I thought it would be good to combine the datasets. I did this using the qiime feature-table mergeand qiime feature-table merge-seqs commands. However, i don't get a single overlapping ASV. These data sets are from the same waters samples just separated by a different filter size.
I am wondering:
If this is from an error in my analysis? could the extra TGA effect something? Does length effect dada2?
Should i merge after cutadapt and before DADA2? from reading the forum i thought this was not needed.
The merge is correct and the data is to be trusted?
Hi @spongebob,
I think what's happening here is that the amplicons from the 565F/948R analysis are slightly longer than the amplicons from the 565F/948R-modified analysis. You should be able to see that difference if you look at the qiime demux summarize output for both of your denoise-paired input files. If that's the case, you shouldn't expect to see any overlapping ASVs, since that overlap is done based on exact matches, and the length difference will throw off the exact match.
What might work best here would be to cluster the ASVs in your merged table using the q2-vsearch plugin. You can try this using the qiime vsearch cluster-features-de-novo --p-perc-identity 1.0, which will cluster your ASV sequences at 100% identity. I think the way the percent identity calculation is performed, your ASVs will cluster if they only differ based on the three bases at the end, as terminal gaps are not counted as differences in the sequences.
Can you let us know how that works out either way? It'll be helpful to know if this works for the future.

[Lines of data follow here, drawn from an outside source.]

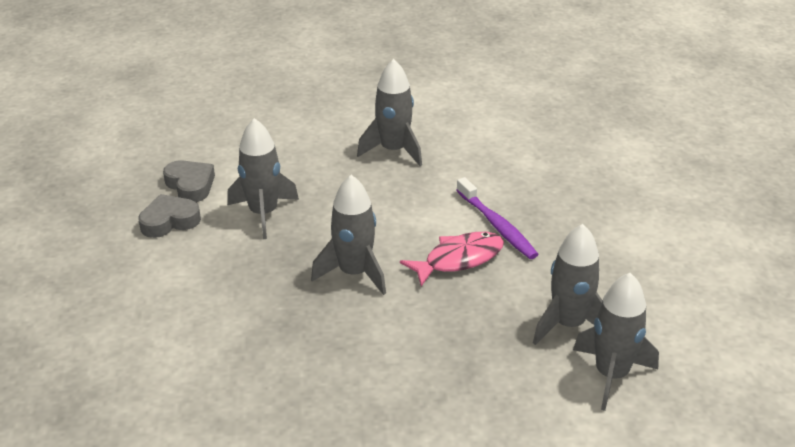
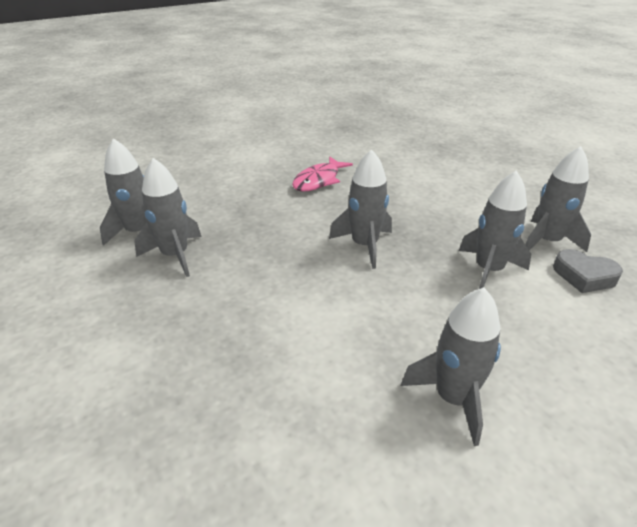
camera: 155 degrees right, 0 degrees up
grey heart [138,194,201,238] -> grey rocket [525,146,591,252]
pink fish [400,232,504,286] -> pink fish moved to [292,156,353,192]
purple toothbrush [456,177,538,259] -> none

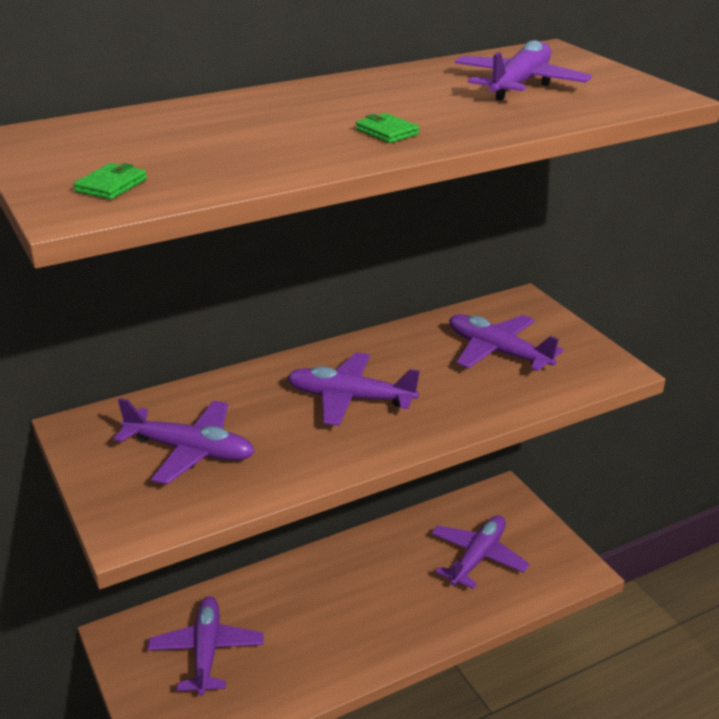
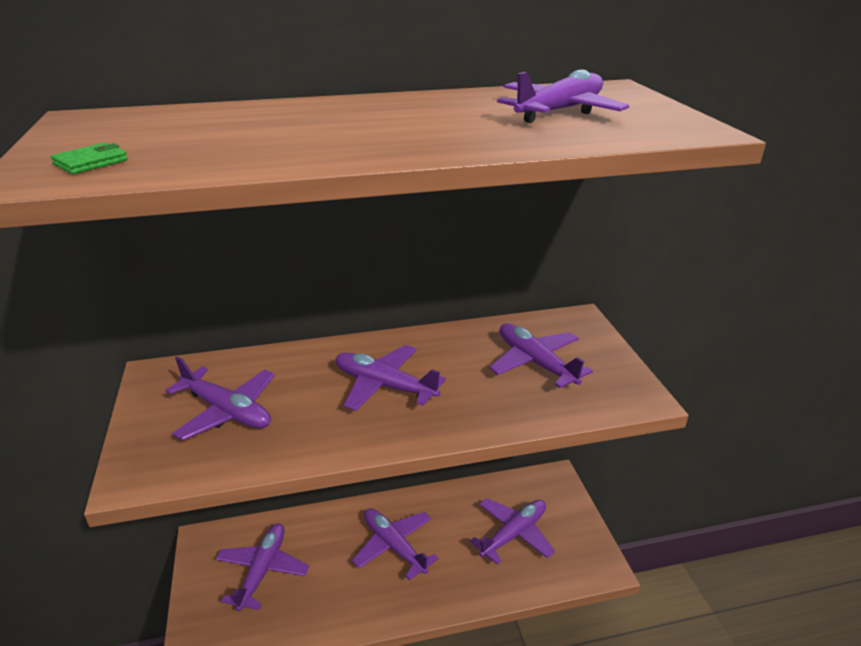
camera: 15 degrees right, 0 degrees up
green wallet [356,113,419,143] -> none
none -> purple plane [352,509,439,580]

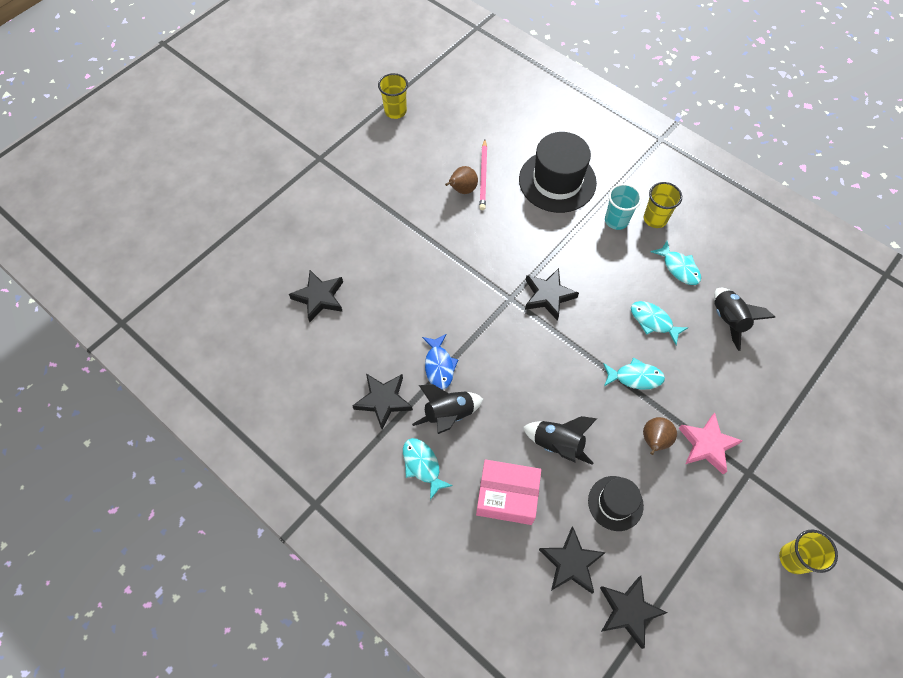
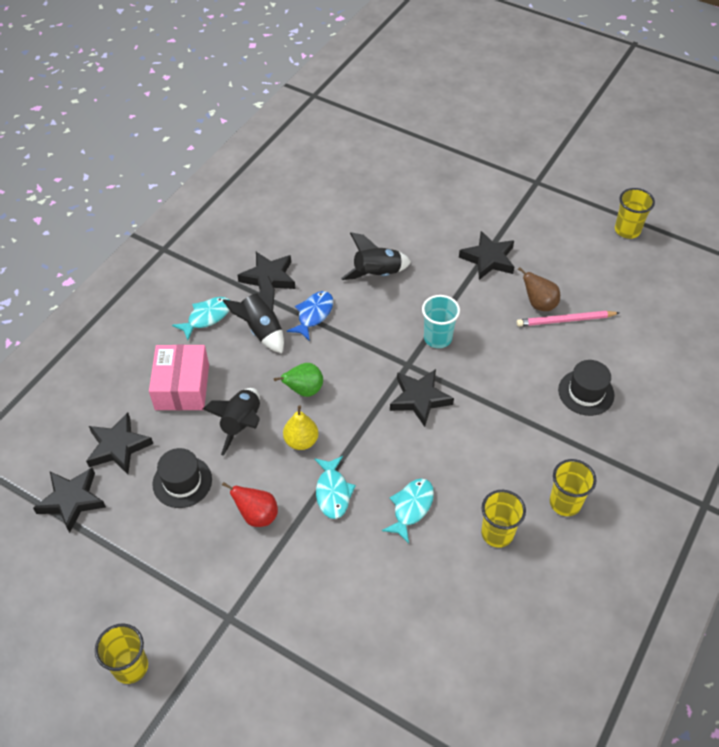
camera: 80 degrees right, 10 degrees down
black star [289,270,343,322] -> black star moved to [459,231,514,280]
blue fish [422,334,458,390] -> blue fish turned 135 degrees clockwise [287,291,333,341]
black hat [519,132,597,213] -> black hat [558,360,615,416], size x0.57
turquoise cup [605,184,642,230] -> turquoise cup moved to [422,295,460,348]
brown pear [643,417,677,455] -> red pear [222,482,278,527]
turquoise fish [650,241,701,285] -> yellow cup [481,490,526,548]
pink star [679,413,743,475] -> none
black rocket [714,288,775,351] -> black rocket moved to [341,232,411,280]
none -> green pear [274,363,323,397]
none -> yellow pear [283,405,318,450]

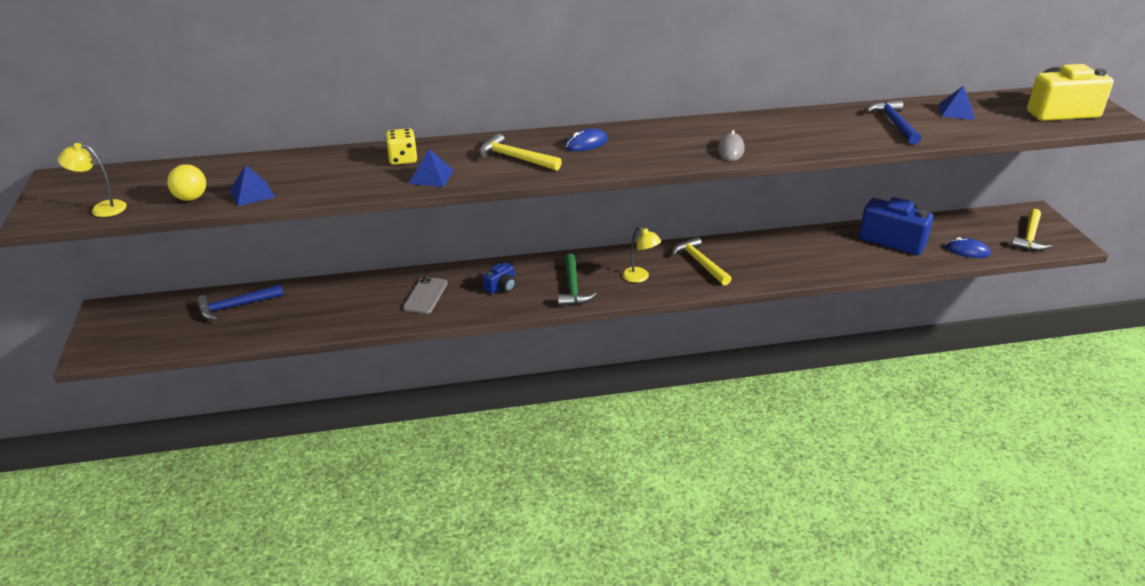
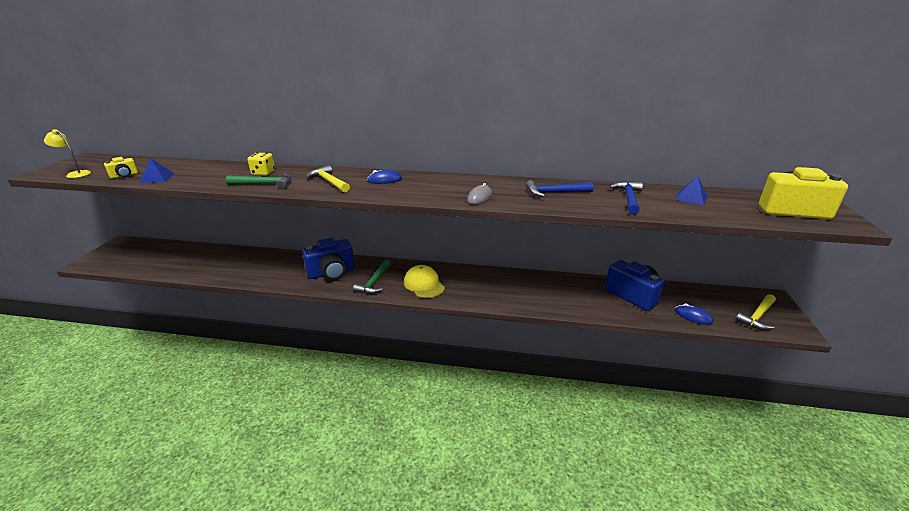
camera: 20 degrees right, 5 degrees down
yellow ball [167,164,206,201] -> yellow camera [104,157,138,179]
blue hammer [196,284,284,320] -> blue hammer moved to [526,180,594,197]
grey phone [403,277,448,314] -> none
blue pyramid [409,149,454,187] -> green hammer [226,173,291,189]
blue camera [483,262,516,294] -> blue camera [302,238,355,280], size x2.09
yellow lamp [622,226,661,283] -> yellow cap [404,265,445,298]
yellow hammer [672,237,732,286] -> none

One thing to be aware of is that those extra three bases in the 948R-modified primer will introduce biases across the runs. I suspect that the differences would be minor, but any time your primers differ at all primer biases are likely to show up.
Hi @spongebob, The version of cutadapt that QIIME 2 uses changed between qiime2-2019.10 and qiime2-2021.4, so it's definitely possible that the trimming functionality works differently between the two versions. And, I would have expected the dataset2 reads to be shorter than the dataset1 reads post-cutadapt, since the dataset2 primer is longer.

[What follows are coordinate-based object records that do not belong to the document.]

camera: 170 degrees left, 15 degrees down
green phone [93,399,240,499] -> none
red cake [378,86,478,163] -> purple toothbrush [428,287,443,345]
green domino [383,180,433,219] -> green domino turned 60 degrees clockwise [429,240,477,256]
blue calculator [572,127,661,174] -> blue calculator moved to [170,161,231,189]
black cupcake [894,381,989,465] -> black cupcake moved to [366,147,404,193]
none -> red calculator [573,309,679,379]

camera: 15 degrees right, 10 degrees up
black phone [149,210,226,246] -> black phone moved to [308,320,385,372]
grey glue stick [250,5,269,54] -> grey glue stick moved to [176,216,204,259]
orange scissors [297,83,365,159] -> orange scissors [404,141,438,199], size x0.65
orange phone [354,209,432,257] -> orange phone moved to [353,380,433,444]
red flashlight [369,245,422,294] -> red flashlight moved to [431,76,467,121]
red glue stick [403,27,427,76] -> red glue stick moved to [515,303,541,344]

I recommend re-running both with QIIME 2 2023.5, or at the very least running both through the same version of QIIME 2, and comparing these results again.
I then tried to merge the ASVs ( using qiime feature-table merge and qiime feature-table merge-seqs commands) --- i get the same issues -- no overlapping ASVs.
I am now running vsearch to cluster the data.
A couple of questions:
I have already classified each dataset - can i filter that taxonomy file to get the ASVs classifications for my clustered data or will i need to run it again?
whats would be wrong with combining the forward and reverse reads from each dataset (after cutadapt) and then running dada2?
Interesting. I suspect the different primer length is resulting in slightly different ASV sequences, which is resulting in the behavior that you're seeing.
A couple of questions:
First, I am not sure what each of the tables you provided in your last message is exactly (i.e., which run, and why four tables for the two runs) - apologies if I'm missing something, just jumping back into this after a couple of weeks.
Second, I would want to know if the shared ASVs make up the majority of the ASVs in terms of relative abundance. If so, that suggests that this is probably working ok, and that you have a lot of low abundance ASVs (which isn't super uncommon). You could figure this out by filtering the feature table, say to features that show up in at least 10 samples, and then reassess the fraction of ASVs that are shared.
You should be able to use the existing FeatureData[Taxonomy], as long as the ASV IDs haven't changed. You can always have extra feature ids in this file, relative to the feature ids in the table that you're working with.
DADA2's error model assumes that all samples were sequenced on the same run, so it won't perform correctly if you've combined multiple sequencing runs.